**PROBLEM 1**: In the forum thread on field trial and hunting dogs, what share of their pups do Lloyd & Pete sell to hunters?
**PROBLEM 2**: Reproduce the stretch of the forum thread on field trial and hunting dogs from "I have made" through "good hunting dog.".
**PROBLEM 3**: Pick up the forum thread on field trial and hunting dogs after its final sentence and keep writing.

**SELECTION**:

# The"in between" Setter



## Scott Berg (Feb 24, 2008)

BIGSP said:


> Great point Justin. I'd like to hear what Bruce, Scott Berg and Scott Townsend think about that. I know my 2 older dogs check in with me too much because of how I handled them as pups. My new pointer didn't get handled nearly as much and she is much more independent.





mudbat2128 said:


> I think alot of the time if people would train these field trial breed dogs to handle with in the first six months of their lives, before they start to get their independace they would have a mid range dog with out much trouble at all.(with in 150 yds)


I have made the point several times here and elsewhere ... To draw a comparison between and actual field trial dog and a hunting makes absolutley no sense. Trial dogs are pushed / encouraged to run at extreme ranges. Absolutley, the very same dog in most cases, especially the good ones, will operate at a very acceptable range provided the expectation is not that the dog hunt at flushing dog ranges. The really good ones are two completetly different animals in a trial vs hunting scenario. I have seen a significant number of trial dogs that make a considerable adjustment with a shotgun present. I could also site many examples of litters where one dog was a successful trial dog and every other dog in the litter made a good hunting dog. 

Lloyd & Pete (Long Gone & Grouse Ridge) arguably the two most successful cover dog field trial breeders sell 90+% of their pups to hunters. There really are only a very small percentage of breeders, probably less than 5% who are "field trial" breeders. There are quite a few Pointer breeders who specialize in trial dogs but any other breed the percentage is tiny. We have about 250 pups we have bred and another 100 where other people have used our CH male in the hands of hunters. Many of them would be more productive if their owners had developed / trained them in a manner that allowed them to range just a bit more but as I have said that personal preference is just fine.

**DATA SECTION**:
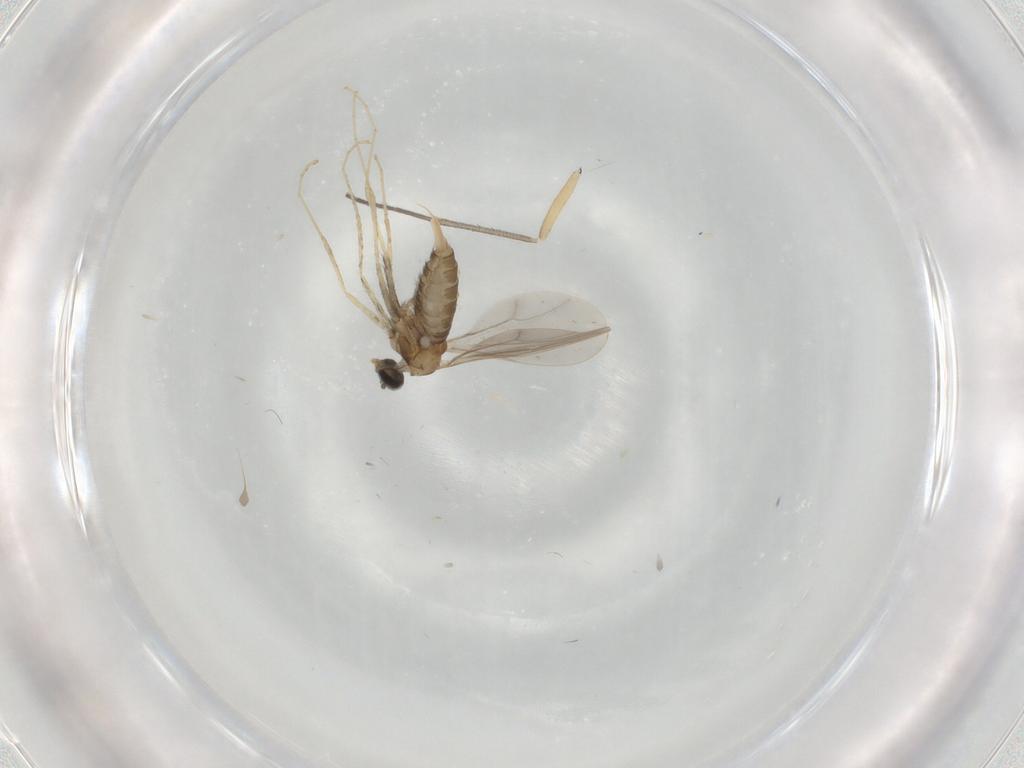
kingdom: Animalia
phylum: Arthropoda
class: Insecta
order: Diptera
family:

==

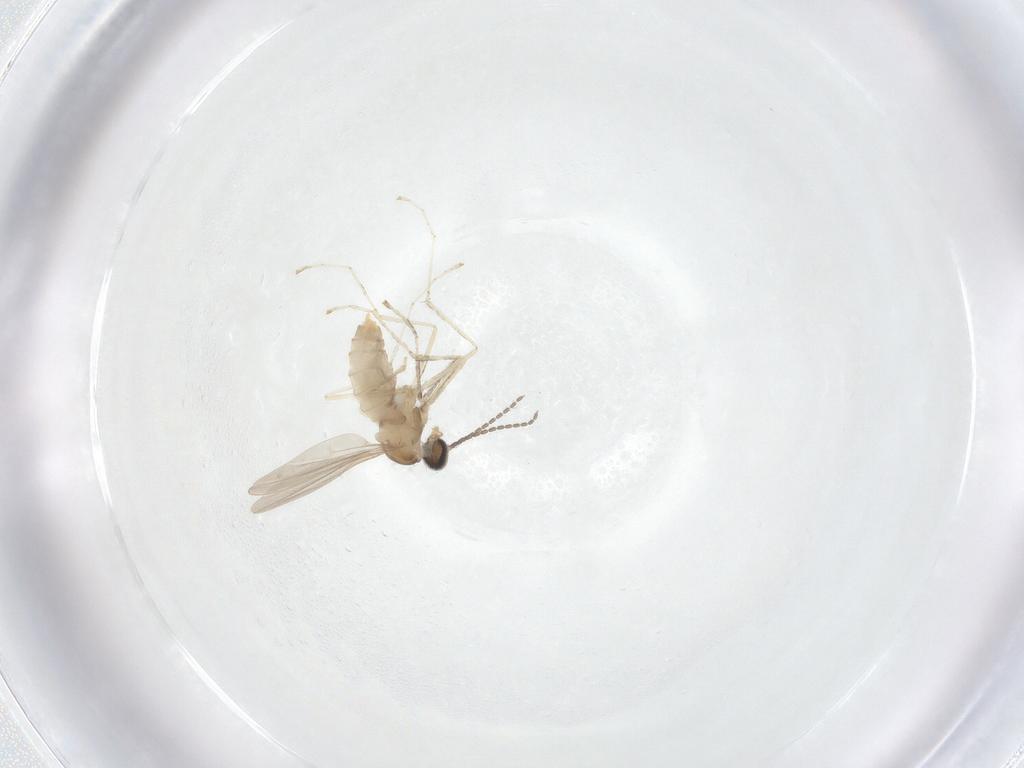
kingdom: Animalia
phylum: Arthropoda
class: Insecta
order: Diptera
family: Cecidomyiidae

* * *

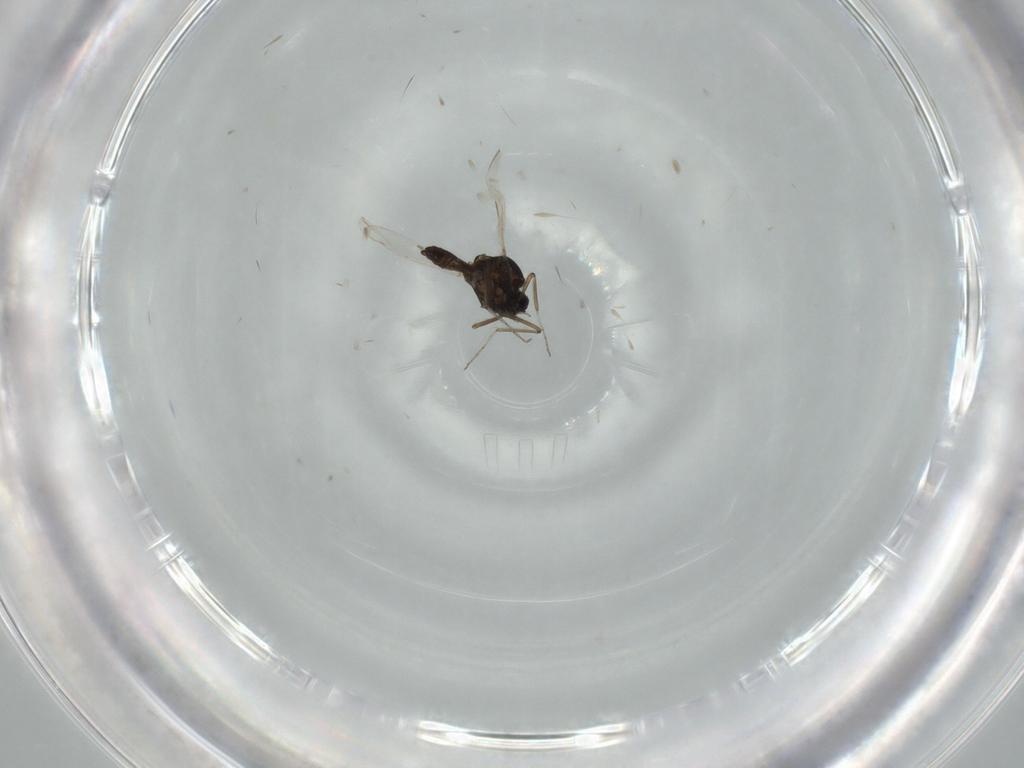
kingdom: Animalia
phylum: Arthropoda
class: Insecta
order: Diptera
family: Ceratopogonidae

**OUTPUT 1**: 90+% of their pups.

**OUTPUT 2**:
I have made the point several times here and elsewhere ... To draw a comparison between and actual field trial dog and a hunting makes absolutley no sense. Trial dogs are pushed / encouraged to run at extreme ranges. Absolutley, the very same dog in most cases, especially the good ones, will operate at a very acceptable range provided the expectation is not that the dog hunt at flushing dog ranges. The really good ones are two completetly different animals in a trial vs hunting scenario. I have seen a significant number of trial dogs that make a considerable adjustment with a shotgun present. I could also site many examples of litters where one dog was a successful trial dog and every other dog in the litter made a good hunting dog.

**OUTPUT 3**:
SRB


----------



## BIGSP (Sep 16, 2004)

Scott Berg said:


> I have made the point several times here and elsewhere ... To draw a comparison between and actual field trial dog and a hunting makes absolutley no sense. Trial dogs are pushed / encouraged to run at extreme ranges. Absolutley, the very same dog in most cases, especially the good ones, will operate at a very acceptable range provided the expectation is not that the dog hunt at flushing dog ranges. The really good ones are two completetly different animals in a trial vs hunting scenario. I have seen a significant number of trial dogs that make a considerable adjustment with a shotgun present. I could also site many examples of litters where one dog was a successful trial dog and every other dog in the litter made a good hunting dog.
> 
> Lloyd & Pete (Long Gone & Grouse Ridge) arguably the two most successful cover dog field trial breeders sell 90+% of their pups to hunters. There really are only a very small percentage of breeders, probably less than 5% who are "field trial" breeders. There are quite a few Pointer breeders who specialize in trial dogs but any other breed the percentage is tiny. We have about 250 pups we have bred and another 100 where other people have used our CH male in the hands of hunters. Many of them would be more productive if their owners had developed / trained them in a manner that allowed them to range just a bit more but as I have said that personal preference is just fine.
> 
> SRB


Scott,

I don't disagree with what you said. I just don't want or need a dog with that much power. I also agree with what Scott Townsend said that "the high powered dogs often times take more to develop because theynare so high powered. I want a dog that's just a little easier going. 

I also agree with and have seen trial dogs that change when a gun is present. But, even you said those are special animals.


----------



## crosswind (Sep 1, 2004)

BIGSP said:


> Scott,
> 
> I don't disagree with what you said. I just don't want or need a dog with that much power. I also agree with what Scott Townsend said that "the high powered dogs often times take more to develop because theynare so high powered. I want a dog that's just a little easier going.
> 
> ...


...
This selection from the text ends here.